También nos dio a leer “Historia de una gaviota y del gato que le enseñó volar" de Luis Sepúlveda, y recordé mis historias inventadas con mis juguetes. Si yo estaba loco, Luis también. Leyendo en su salón “El color de mis palabras” de Lynn Joseph, me reconocí en Ana Rosa y sentí una cercanía a ese sueño de ser escritor, pero en mi realidad no era el país un obstáculo, sino yo mismo. También ese texto de Lynn Joseph fue mi primer acercamiento a la muerte desde otro lugar fuera de la tristeza. Más adelante leímos “Relato de un náufrago” de Gabriel García Márquez. Ahí aprendí que usando la realidad se escribía algo más allá de noticias y libros de historia.
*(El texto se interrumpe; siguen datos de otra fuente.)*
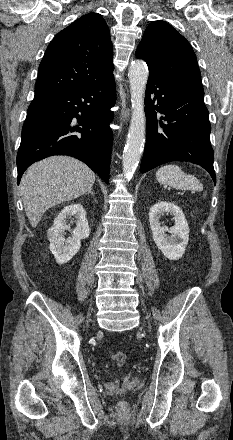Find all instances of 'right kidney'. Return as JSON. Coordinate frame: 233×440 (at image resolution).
<instances>
[{
	"label": "right kidney",
	"mask_w": 233,
	"mask_h": 440,
	"mask_svg": "<svg viewBox=\"0 0 233 440\" xmlns=\"http://www.w3.org/2000/svg\"><path fill=\"white\" fill-rule=\"evenodd\" d=\"M76 219V227L71 230L67 220ZM65 230L71 232V237L65 239ZM90 229L86 218V212L79 203L67 205L54 220L53 226L49 229L47 237L50 241V251L58 264L67 263L79 251L81 240L88 238Z\"/></svg>",
	"instance_id": "obj_1"
}]
</instances>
Los fines de semana con mi papá, observaba que mi tía guardaba muchos libros y su entusiasmo por mi curiosidad, la llevó a prestarme libros de Paulo Coelho. No recuerdo el orden, pero ya a mis 13-14 años leí “El Alquimista”, “A Orillas del Río Piedras me senté y lloré” y “Veronika decide morir”. Luego, me sugirió “La Ciudad de las Bestias” de Isabel Allende y una prima amablemente me la prestó. Sin embargo, Isabel Allende se llevó mi corazón literario con "Paula". Podría decir que fue el primer libro extenso que leí por cuenta propia, que no fuese de fantasía. También, fue el primer libro que me llevó a reescribir frases que me gustaron en una libreta. En especial, mi favorita: “Piensa que los demás tienen más miedo que tú”.
Mi pausa en la escritura se afectó cuando el maestro de inglés nos dio una tarea de escribir una pequeña obra. Era para octubre, así que mi amiga Lorena y yo la escribimos sobre Halloween. Ese también fue mi acercamiento al teatro. Buscamos cajas para la escenografía y creamos una sala en medio de un salón de clases. La historia iba de este grupo de niños que se reunían en una fiesta, pero se dan cuenta que les han robado los dulces. Al final descubren quién los había robado, piden perdón y celebran juntes. Para mí, esa escritura fue distinta porque era ficción, fue en equipo y me regaló el teatro, que no lo he dejado desde ahí.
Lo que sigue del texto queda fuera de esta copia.